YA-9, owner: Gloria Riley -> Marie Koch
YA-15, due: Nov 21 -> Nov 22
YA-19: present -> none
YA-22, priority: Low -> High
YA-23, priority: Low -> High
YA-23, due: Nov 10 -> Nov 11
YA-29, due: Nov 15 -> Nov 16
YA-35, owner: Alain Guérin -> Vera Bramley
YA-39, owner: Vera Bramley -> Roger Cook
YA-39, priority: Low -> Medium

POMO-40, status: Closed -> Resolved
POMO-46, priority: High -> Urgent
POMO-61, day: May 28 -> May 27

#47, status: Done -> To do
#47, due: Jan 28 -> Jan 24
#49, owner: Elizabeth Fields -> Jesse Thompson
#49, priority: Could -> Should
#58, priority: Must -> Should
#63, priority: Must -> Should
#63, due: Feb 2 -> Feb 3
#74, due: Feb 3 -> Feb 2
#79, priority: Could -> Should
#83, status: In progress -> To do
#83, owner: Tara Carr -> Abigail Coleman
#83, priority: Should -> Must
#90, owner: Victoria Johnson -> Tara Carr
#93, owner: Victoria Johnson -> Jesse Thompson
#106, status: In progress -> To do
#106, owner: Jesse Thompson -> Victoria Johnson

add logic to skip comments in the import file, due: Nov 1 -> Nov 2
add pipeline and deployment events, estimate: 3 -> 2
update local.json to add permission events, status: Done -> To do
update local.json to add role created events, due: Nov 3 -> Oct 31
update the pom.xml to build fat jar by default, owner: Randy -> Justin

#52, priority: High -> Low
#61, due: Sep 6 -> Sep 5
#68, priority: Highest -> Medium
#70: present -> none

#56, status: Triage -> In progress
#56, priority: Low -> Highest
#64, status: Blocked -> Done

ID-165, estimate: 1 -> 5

» WHAT THIS TASK INVOLVES
The job is to copy each line from the material above that holds the word "Should".

» FINISHED TASK
#49, priority: Could -> Should
#58, priority: Must -> Should
#63, priority: Must -> Should
#79, priority: Could -> Should
#83, priority: Should -> Must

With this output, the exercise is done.